Weggefährten von Pescarolo zogen weitaus früher die Reissleine. Yves Courage musste 2007 an Oreca verkaufen, obwohl dessen LMP2 C65 seinerzeit kommerziell ähnlich erfolgreich waren heute der Oreca 03. Zytek verzichtet schon lange auf «Werkseinsätze» in der LMP1 und war zwischendurch auch schon mal bankrott. Und auch so skurrile Nebendarsteller Giovanni Lavaggi mit seinem LMP, Creation Autosportif oder Laurence Pearce mit seinen urigen Lister Storm deckten ihre Prototypen irgendwann zu und liess es gut gewesen sein.

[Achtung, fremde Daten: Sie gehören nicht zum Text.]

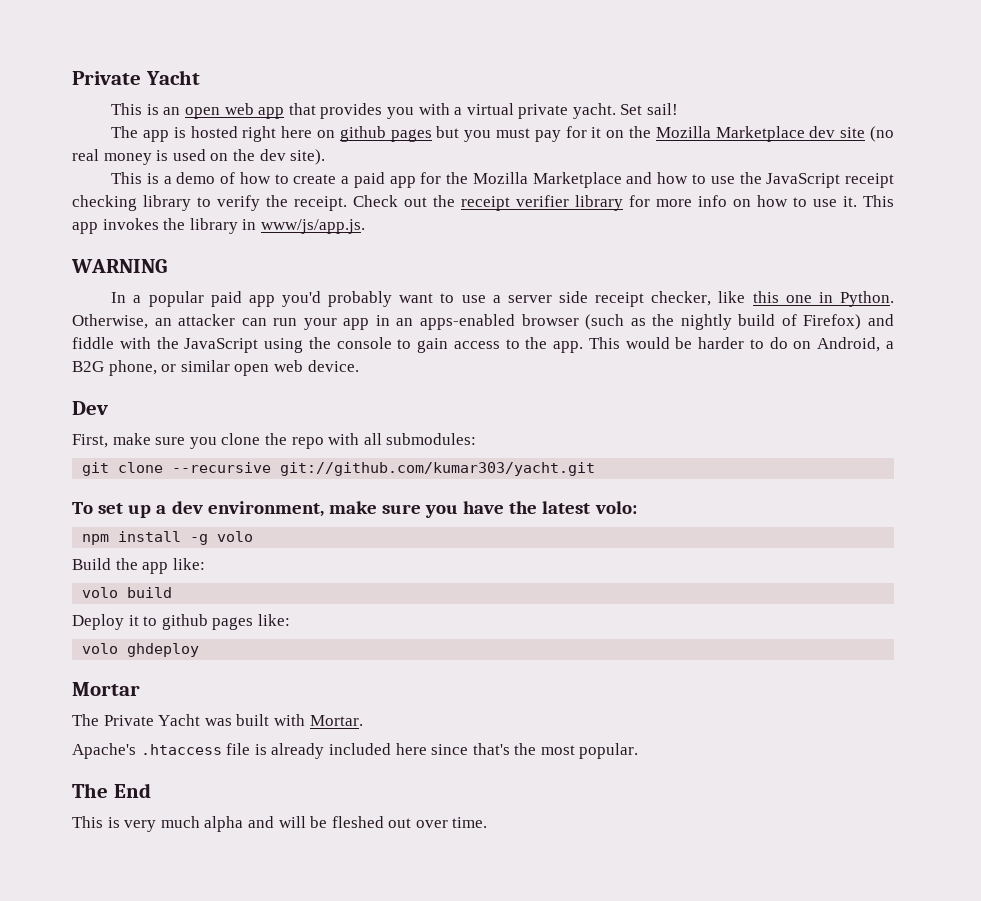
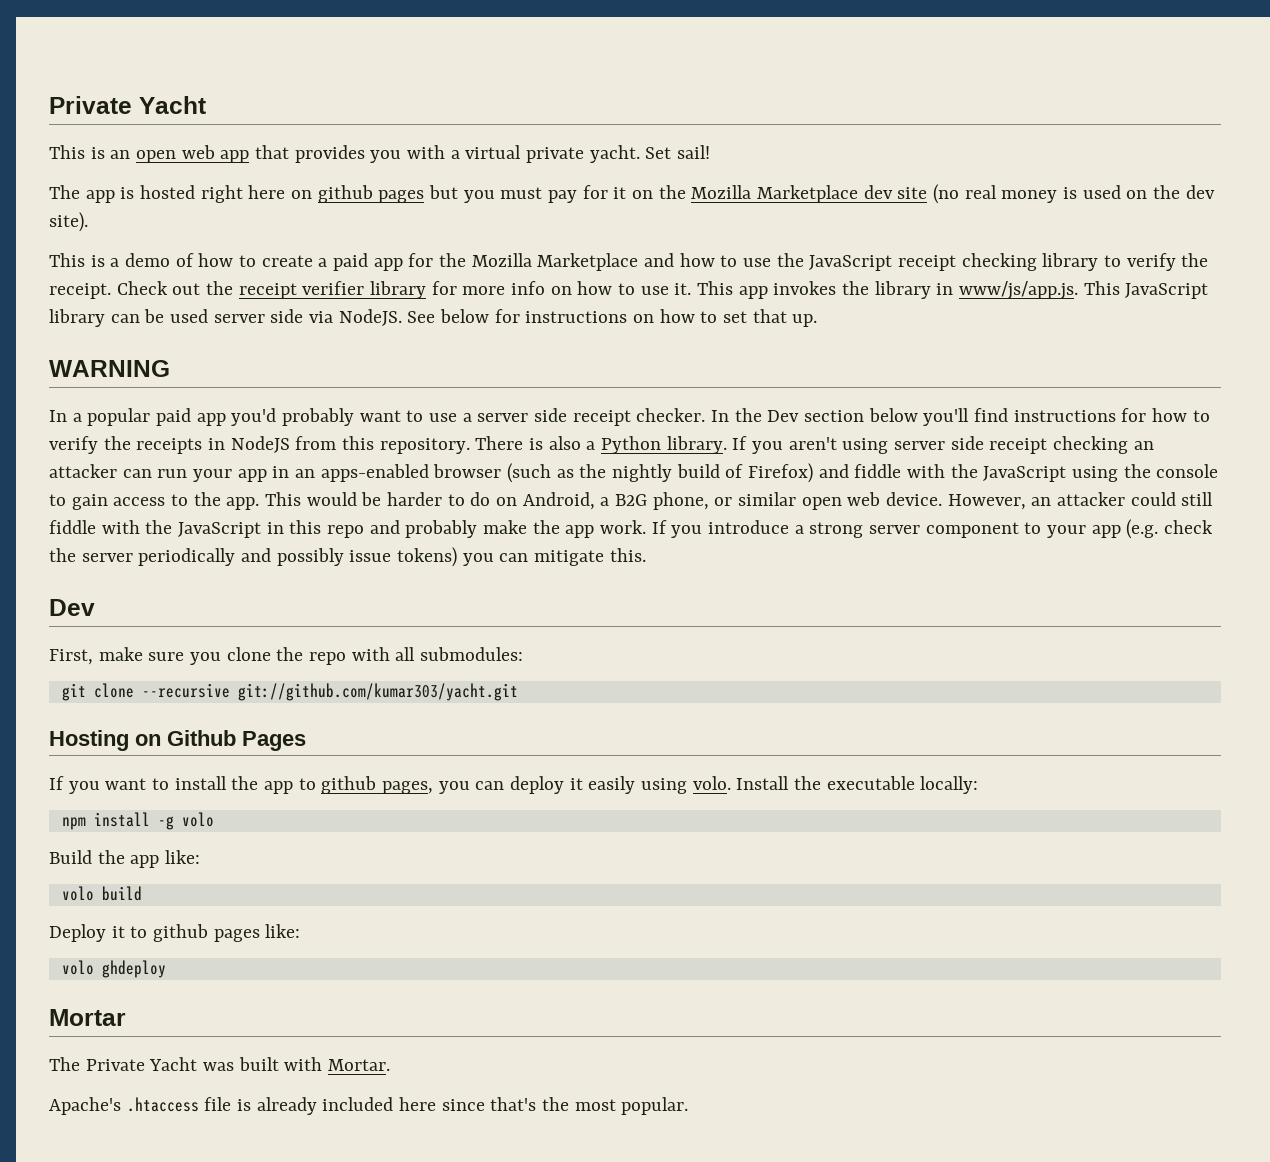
(365, 226) none -> [1083,281,1209,299] [49,309,818,327] This JavaScript library can be used server side via NodeJS. See below for instructions on how to set that up.
[651,291,895,307] [72,314,148,329] checker, like this one in Python. Otherwise, -> [636,408,1210,426] [49,436,1129,454] checker. In the Dev section below you'll find instructions for how to verify the receipts in NodeJS from this repository. There is also a Python library. If you aren't using server side receipt checking
(359, 366) none -> [947,492,1214,510] [49,519,1214,539] [49,547,646,567] However, an attacker could still fiddle with the JavaScript in this repo and probably make the app work. If you introduce a strong server component to your app (e.g. check the server periodically and possibly issue tokens) you can mitigate this.
[72,501,637,518] To set up a dev environment, make sure you have the latest volo: -> [49,730,306,751] [49,776,979,794] Hosting on Github Pages // If you want to install the app to github pages, you can deploy it easily using volo. Install the executable locally:
[72,783,151,798] [72,816,488,832] // The End // This is very much alpha and will be fleshed out over time. -> (689, 1106) none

Pescarolo hielt zwar bis 2012 durch, fiel aber zwei Mal ordentlich auf die Nase als er sich mit den falschen Leuten einliess. Auch für einen weiteren Anlauf braucht Pesca wieder Partner. Doch aller Guten Dinge sollten in diesem Fall nicht drei sein. Besser jetzt ein Ende mit Schrecken als weiter Schrecken ohne Ende. Und danke für die tolle Zeit, Monsieur Pescarolo.